A morte do menino Benício, após uma falha grave no atendimento médico no Hospital Santa Júlia, em Manaus, ultrapassou as fronteiras do Amazonas e passou a influenciar discussões no Congresso Nacional sobre a qualidade da formação médica no Brasil. Diante da repercussão do caso, o senador Eduardo Braga (MDB-AM) voltou a defender alterações profundas no modelo de ensino da Medicina, com avaliações periódicas ao longo da graduação e a criação de um Exame Nacional de Proficiência como etapa obrigatória antes do exercício profissional.
O tema ganhou força após a Comissão de Assuntos Sociais (CAS) do Senado aprovar um projeto de lei que institui a prova nacional para médicos recém-formados. Integrante da comissão, Braga avalia que a simples aplicação de um exame ao final do curso não é suficiente para garantir a qualidade da formação, sobretudo diante do crescimento acelerado do número de faculdades de Medicina no país.
O caso que motivou a intensificação do debate envolve a aplicação inadequada de adrenalina diretamente na veia da criança, procedimento considerado incompatível com protocolos básicos de atendimento. Para o senador, o episódio evidencia falhas que não podem ser tratadas como exceção.
“O que aconteceu com o menino Benício é criminoso e inadmissível. Situações como essa mostram que algo está errado na formação de parte dos profissionais e isso precisa ser corrigido ainda dentro das universidades”, afirmou Braga.
O parlamentar defende que o processo de avaliação dos estudantes de Medicina tenha início a partir do quarto ano da graduação, estendendo-se pelos anos seguintes, de forma contínua e criteriosa. A proposta é que apenas alunos que comprovem preparo técnico e ético adequado recebam o diploma.
Nesse formato, o Exame Nacional de Proficiência atuaria como uma etapa final de validação, antecedendo a concessão do registro profissional (CRM). Braga também ressalta a necessidade de maior fiscalização sobre os cursos de Medicina, especialmente diante da expansão acelerada de instituições sem a devida estrutura para formação de profissionais da saúde.
O projeto aprovado na CAS ainda seguirá para análise do Plenário do Senado e, posteriormente, da Câmara dos Deputados. Para o senador amazonense, discutir a qualidade da formação médica é uma questão de responsabilidade pública.
“Garantir que os médicos formados no Brasil tenham preparo técnico e sensibilidade humana não é apenas uma pauta educacional, é um compromisso com a vida”, concluiu.
Entenda
O pequeno Benício Xavier, de 6 anos, foi levado pelos pais ao Hospital Santa Júlia, em Manaus, após apresentar tosse seca e suspeita de laringite. O quadro inicial não indicava gravidade, mas o atendimento médico culminou em uma sequência de procedimentos que levaram à piora acelerada do menino.
Segundo o pai, Bruno Freitas, a médica responsável prescreveu lavagem nasal, soro, xarope e três doses de adrenalina intravenosa, com 3 ml aplicados a cada 30 minutos. A família, surpresa com o método — já que Benício jamais havia recebido adrenalina pela veia — chegou a questionar a técnica de enfermagem.

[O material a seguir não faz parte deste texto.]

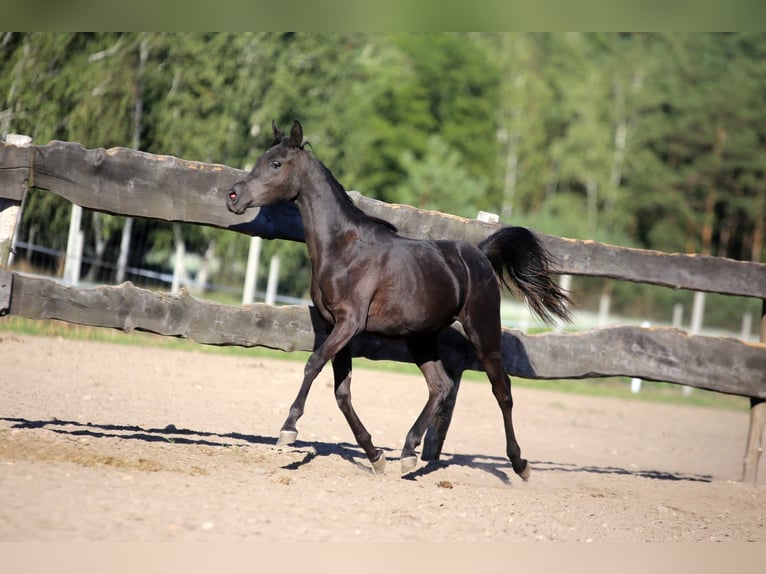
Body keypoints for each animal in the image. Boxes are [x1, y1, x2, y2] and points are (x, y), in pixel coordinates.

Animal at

Ela afirmou que também nunca havia feito aplicação intravenosa, mas seguiria a prescrição médica.
Logo após a primeira dose, Benício apresentou reação súbita e grave, sendo levado para a sala vermelha. A oxigenação caiu para 75%, e uma segunda médica foi acionada para iniciar o monitoramento cardíaco. Diante da piora, foi solicitado um leito de UTI, e o menino foi transferido no início da noite.
Na UTI, o quadro continuou instável. A equipe informou aos pais que seria necessária a intubação, realizada por volta das 23h. Durante o procedimento, Benício sofreu as primeiras paradas cardíacas. Segundo o pai, houve sangramento porque o menino vomitou no momento da intubação. Mesmo após manobras de reanimação, Benício não resistiu e morreu às 2h55 da madrugada de domingo.
A família afirma que busca justiça e que espera que erros como esse não voltem a acontecer.
“Não desejamos essa dor para ninguém”, disse Bruno.
Em nota, o Hospital Santa Júlia informou que a médica e a técnica de enfermagem envolvidas no atendimento foram afastadas, e que a instituição abriu uma investigação interna, conduzida pela Comissão de Óbito e Segurança do Paciente.